The problem with traveling is the following: no matter where you go, how far you run, how high you jump, how many flights you take – you always take yourself with you. And you will still be the same person, even though you are now sitting under palm trees.
For me that means: I am still this overly-sensetive, melancholic human being and I sometimes get deeply sad about situations I am in that I can’t change.
It also means: I am still this realistic person, lying in my 6-bed dorm on a mattress that doesn’t deserve the name, with three out of the other five people snoring loudly, knowing that traveling is not always as easy and light as it looks like on the Instagram pictures.
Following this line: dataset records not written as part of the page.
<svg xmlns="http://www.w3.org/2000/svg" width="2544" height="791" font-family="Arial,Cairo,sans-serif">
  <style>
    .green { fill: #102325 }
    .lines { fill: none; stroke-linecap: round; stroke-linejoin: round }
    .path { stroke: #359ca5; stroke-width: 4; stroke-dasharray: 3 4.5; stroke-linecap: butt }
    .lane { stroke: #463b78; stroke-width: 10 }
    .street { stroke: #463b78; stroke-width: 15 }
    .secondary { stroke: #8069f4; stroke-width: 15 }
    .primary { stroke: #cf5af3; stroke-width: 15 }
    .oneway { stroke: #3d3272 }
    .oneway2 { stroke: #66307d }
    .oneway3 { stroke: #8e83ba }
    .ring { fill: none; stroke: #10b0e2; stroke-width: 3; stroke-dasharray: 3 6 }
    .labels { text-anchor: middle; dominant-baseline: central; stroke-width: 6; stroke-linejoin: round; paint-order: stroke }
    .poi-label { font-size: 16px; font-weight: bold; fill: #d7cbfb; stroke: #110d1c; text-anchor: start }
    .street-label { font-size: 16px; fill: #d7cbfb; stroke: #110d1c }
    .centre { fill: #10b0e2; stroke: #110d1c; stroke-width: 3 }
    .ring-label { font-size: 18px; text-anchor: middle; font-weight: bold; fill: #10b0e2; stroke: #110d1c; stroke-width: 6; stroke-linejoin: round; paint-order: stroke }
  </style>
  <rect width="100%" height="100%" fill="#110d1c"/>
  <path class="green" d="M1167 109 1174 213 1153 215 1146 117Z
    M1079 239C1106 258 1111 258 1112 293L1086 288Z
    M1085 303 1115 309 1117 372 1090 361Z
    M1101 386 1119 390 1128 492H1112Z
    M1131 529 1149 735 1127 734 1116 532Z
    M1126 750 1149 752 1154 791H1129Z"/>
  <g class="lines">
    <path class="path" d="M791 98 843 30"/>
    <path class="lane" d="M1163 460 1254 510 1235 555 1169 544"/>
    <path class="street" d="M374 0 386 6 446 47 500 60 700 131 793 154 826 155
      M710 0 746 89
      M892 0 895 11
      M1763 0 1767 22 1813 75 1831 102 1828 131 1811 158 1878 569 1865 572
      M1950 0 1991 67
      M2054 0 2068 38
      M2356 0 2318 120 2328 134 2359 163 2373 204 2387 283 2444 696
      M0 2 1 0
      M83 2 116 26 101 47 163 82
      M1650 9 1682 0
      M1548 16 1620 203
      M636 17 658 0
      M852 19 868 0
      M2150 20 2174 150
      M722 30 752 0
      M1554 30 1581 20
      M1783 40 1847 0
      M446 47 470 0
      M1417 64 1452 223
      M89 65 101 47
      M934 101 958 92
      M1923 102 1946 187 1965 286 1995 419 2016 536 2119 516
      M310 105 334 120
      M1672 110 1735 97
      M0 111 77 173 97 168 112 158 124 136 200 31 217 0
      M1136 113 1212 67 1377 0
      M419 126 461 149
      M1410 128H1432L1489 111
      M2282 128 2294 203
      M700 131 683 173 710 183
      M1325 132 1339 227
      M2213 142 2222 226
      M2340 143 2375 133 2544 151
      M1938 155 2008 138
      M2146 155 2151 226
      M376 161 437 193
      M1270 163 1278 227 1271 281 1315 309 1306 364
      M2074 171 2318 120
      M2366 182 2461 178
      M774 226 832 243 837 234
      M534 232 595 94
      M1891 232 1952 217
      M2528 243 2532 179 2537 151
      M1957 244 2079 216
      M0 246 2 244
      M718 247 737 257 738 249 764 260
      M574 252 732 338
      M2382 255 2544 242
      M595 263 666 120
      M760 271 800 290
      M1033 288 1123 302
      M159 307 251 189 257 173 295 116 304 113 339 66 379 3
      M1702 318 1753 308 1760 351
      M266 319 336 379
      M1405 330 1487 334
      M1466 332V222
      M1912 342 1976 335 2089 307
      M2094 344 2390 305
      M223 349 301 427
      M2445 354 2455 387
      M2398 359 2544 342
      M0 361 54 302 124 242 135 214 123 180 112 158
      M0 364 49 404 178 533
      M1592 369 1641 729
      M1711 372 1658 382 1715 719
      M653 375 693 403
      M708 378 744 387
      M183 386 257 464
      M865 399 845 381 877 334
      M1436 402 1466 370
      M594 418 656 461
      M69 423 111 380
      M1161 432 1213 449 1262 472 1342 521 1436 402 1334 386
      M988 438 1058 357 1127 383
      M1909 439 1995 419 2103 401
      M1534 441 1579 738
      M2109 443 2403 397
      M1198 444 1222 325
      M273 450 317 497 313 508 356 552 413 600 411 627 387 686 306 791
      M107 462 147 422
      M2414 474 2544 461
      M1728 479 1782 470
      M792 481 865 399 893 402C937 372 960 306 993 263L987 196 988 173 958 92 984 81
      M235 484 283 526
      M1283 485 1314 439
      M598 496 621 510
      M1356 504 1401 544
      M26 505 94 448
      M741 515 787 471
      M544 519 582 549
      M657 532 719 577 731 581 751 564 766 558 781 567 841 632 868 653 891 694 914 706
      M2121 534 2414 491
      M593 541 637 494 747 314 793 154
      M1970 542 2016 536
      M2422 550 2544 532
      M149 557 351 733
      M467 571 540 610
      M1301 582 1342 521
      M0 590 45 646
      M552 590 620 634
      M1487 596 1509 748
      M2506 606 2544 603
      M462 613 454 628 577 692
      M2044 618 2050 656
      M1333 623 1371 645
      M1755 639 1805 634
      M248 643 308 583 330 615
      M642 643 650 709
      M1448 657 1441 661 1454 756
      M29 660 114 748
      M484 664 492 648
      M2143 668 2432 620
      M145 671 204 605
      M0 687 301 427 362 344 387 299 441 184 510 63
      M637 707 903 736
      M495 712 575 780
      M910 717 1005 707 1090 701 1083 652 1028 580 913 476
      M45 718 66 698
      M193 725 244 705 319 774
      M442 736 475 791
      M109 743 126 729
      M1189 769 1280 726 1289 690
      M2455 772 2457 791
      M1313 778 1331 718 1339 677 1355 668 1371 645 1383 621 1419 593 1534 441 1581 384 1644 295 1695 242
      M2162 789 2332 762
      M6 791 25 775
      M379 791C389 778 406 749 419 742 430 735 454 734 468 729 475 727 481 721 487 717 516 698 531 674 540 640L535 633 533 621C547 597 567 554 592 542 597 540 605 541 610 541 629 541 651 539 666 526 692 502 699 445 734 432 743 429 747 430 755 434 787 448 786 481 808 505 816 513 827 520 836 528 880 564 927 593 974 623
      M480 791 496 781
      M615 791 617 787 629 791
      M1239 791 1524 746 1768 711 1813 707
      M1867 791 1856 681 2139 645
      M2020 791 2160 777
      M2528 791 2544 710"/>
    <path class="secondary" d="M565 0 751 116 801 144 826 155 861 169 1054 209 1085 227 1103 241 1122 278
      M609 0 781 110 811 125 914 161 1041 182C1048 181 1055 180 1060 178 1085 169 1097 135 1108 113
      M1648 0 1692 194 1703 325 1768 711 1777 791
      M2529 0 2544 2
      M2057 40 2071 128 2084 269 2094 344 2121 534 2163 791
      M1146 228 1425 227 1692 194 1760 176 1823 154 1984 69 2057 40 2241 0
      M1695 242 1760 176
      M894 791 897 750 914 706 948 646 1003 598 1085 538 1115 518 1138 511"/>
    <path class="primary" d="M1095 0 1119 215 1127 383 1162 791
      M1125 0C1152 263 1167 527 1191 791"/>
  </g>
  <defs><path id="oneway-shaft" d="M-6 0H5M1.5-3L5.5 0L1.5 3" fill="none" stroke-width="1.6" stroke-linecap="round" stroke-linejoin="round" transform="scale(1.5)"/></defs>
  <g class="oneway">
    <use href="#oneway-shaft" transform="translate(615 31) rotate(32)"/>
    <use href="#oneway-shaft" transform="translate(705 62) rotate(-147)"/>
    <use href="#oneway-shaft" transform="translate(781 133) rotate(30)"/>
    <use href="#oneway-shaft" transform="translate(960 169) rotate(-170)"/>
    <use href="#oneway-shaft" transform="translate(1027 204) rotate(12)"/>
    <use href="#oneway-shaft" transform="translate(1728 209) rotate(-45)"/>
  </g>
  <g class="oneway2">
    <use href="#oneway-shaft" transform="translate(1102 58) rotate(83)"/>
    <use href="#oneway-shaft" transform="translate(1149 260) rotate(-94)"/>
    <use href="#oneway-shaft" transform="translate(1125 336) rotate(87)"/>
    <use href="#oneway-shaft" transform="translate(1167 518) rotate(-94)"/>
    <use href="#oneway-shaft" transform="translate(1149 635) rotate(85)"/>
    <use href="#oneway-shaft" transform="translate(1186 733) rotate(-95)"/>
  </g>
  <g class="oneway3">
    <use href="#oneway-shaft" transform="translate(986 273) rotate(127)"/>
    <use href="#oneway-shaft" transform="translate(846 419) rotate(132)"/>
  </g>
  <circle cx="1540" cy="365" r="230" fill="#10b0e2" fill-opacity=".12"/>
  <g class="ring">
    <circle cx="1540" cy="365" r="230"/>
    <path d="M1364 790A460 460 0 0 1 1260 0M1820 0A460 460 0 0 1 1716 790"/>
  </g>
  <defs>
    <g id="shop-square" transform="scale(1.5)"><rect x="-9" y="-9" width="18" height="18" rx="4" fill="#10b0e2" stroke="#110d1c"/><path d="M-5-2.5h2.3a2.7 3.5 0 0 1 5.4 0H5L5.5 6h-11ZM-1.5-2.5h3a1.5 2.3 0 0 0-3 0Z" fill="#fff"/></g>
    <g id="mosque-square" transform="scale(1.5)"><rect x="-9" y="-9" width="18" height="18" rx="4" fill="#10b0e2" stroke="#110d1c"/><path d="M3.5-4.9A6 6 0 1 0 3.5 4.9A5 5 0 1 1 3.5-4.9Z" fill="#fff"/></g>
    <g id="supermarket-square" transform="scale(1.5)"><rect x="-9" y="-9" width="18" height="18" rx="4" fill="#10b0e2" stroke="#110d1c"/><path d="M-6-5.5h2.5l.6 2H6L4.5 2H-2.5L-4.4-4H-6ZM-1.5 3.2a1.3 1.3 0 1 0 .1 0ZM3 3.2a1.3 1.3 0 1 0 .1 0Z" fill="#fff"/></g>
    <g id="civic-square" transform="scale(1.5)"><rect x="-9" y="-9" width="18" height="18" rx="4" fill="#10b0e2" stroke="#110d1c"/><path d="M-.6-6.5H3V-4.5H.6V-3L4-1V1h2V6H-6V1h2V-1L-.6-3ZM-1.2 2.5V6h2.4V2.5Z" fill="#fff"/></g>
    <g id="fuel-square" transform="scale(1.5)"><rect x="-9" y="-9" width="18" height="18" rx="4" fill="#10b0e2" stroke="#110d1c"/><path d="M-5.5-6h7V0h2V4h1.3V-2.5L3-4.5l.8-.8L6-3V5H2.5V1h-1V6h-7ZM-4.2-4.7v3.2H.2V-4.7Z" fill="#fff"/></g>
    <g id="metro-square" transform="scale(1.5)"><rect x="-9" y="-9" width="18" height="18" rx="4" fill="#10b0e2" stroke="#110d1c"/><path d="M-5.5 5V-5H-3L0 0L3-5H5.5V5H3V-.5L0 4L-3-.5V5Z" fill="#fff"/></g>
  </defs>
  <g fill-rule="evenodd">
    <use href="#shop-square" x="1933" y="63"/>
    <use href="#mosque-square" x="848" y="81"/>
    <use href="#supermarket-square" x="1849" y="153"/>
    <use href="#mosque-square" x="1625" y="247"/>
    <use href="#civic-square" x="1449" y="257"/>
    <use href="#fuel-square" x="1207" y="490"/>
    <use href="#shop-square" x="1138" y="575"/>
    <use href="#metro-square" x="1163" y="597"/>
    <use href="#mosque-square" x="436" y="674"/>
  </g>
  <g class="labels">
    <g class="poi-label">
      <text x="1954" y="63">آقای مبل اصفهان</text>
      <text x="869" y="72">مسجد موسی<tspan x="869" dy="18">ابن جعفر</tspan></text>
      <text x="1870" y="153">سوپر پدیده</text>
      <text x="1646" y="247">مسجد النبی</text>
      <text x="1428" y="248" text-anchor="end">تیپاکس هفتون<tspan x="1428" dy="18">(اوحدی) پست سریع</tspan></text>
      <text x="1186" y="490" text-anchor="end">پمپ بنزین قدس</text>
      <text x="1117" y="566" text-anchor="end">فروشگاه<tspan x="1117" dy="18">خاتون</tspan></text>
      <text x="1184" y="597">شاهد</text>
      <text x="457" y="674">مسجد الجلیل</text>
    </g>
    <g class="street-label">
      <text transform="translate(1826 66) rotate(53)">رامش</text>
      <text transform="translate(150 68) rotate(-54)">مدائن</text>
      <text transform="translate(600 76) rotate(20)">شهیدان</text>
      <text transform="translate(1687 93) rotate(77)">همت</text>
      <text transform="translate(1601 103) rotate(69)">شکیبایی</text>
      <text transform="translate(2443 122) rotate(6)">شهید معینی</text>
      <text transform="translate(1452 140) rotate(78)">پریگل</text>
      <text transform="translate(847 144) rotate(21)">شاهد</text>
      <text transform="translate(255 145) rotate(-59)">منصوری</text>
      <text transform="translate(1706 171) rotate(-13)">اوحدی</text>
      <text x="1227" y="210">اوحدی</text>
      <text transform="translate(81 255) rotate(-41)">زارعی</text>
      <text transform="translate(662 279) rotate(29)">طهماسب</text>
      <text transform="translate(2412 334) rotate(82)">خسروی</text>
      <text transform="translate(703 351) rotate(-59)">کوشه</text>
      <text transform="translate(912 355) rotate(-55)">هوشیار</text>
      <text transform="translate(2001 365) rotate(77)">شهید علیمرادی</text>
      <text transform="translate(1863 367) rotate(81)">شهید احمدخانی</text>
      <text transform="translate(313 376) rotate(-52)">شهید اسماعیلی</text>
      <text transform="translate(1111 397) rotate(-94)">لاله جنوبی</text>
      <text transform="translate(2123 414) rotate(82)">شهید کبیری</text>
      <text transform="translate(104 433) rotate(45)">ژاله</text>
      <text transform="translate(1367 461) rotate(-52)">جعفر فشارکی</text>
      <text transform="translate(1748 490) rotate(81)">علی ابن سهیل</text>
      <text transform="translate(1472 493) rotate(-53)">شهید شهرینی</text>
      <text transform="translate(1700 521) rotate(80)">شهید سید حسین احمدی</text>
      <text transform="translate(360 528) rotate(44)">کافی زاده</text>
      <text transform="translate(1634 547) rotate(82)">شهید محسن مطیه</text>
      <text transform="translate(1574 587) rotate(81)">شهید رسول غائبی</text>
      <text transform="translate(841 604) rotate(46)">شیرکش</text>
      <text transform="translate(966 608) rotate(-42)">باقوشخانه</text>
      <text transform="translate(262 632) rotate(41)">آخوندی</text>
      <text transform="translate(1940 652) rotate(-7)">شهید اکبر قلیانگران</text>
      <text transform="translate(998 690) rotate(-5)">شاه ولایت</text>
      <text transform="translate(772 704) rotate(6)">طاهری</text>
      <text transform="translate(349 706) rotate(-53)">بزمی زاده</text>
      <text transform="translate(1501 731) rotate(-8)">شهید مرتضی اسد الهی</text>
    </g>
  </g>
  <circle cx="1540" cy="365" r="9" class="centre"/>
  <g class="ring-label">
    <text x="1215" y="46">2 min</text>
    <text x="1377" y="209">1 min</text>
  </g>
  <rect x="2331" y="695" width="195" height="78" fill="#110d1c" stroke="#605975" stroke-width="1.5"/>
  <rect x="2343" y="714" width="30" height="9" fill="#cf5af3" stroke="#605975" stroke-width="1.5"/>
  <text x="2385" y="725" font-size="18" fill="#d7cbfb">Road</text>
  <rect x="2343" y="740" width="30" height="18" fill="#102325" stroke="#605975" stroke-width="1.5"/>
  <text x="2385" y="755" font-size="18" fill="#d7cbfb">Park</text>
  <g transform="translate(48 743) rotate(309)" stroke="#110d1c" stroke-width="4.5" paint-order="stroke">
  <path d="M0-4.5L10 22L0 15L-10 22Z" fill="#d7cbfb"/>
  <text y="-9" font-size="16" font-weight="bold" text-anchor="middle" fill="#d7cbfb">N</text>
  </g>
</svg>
But it for sure means one thing: while I carry melancholia in my right pocket, I carry hope in my left, the one that’s close to my heart. And I am also still this romantic girl, searching for the perfect sunset, counting shooting stars, with my feet in the sand and my head in the clouds. I am still the girl who was brave enough to put everything she needs in a backpack and travel the world on the search for freedom. I am still the girl that never gives up on her dreams.
So damn, of course I am not flying home. Instead, with melancholia in my right pocket, and hope in my left, with pain in my shoulder and tears in my eyes, but with irrepressible will power in my heart, I carried on and collected some picture perfect moments on the Philippines. I snorkled with thousands of jellyfish in turquoise water, I dived underneath rocks into a hidden cove, I jumped off cliffs, I meditated, I did sound healing, I started appreciating Yin Yoga (that I could do with my shoulder), I made friends from the Philippines and all over the world, I discussed about politics, religion and cultural traditions, I hiked up on hilltops, I watched the sunset from lonely islands and boats, I sang with local bands, I wrote a song and I found the most amazing seashell ever that I will for sure go to jail for if anyone ever finds out I took it with me.
And then, when after a week my shoulder didn’t feel better like the doctor said, I (since there is no real hospital on Siargao) booked myself a flight back to Manila, because traveling sometimes also means taking responsibility and changing plans and going through challenges and being a total grown-up. I got myself an appointment for an MRI the next morning at 5am and went through it like a lioness, trying to let this be just another adventure on my trip, and found out that nothing was torn and I wouldn’t have to fly home, knowing that – deep in my heart – this was everything I wanted and needed to hear.
On the plane to San Francisco I had the feeling I didn’t do this country justice. I felt like I couldn’t appreciate the Philippines for what they are. I felt like I had just been passing through, but maybe that’s ok, because you can’t like every place the same, and in this case, I had to gather all my love towards myself to heal my injury and my broken heart. In case I will ever come back: I promise to do better. If I never come back: I’m sorry!
I have learned some precious lessons in the Philippines, about traveling and about life, and we all know sometimes it takes an overwhelming breakdown to have and undeniable breakthrough. So may the next three months of this trip be a continuous sunrise, an awakening and breakthrough on many levels. Three months down, three more to go – and at this point, I really want to thank all of you, my friends, for reading this. I am thankful that you are with me on this journey!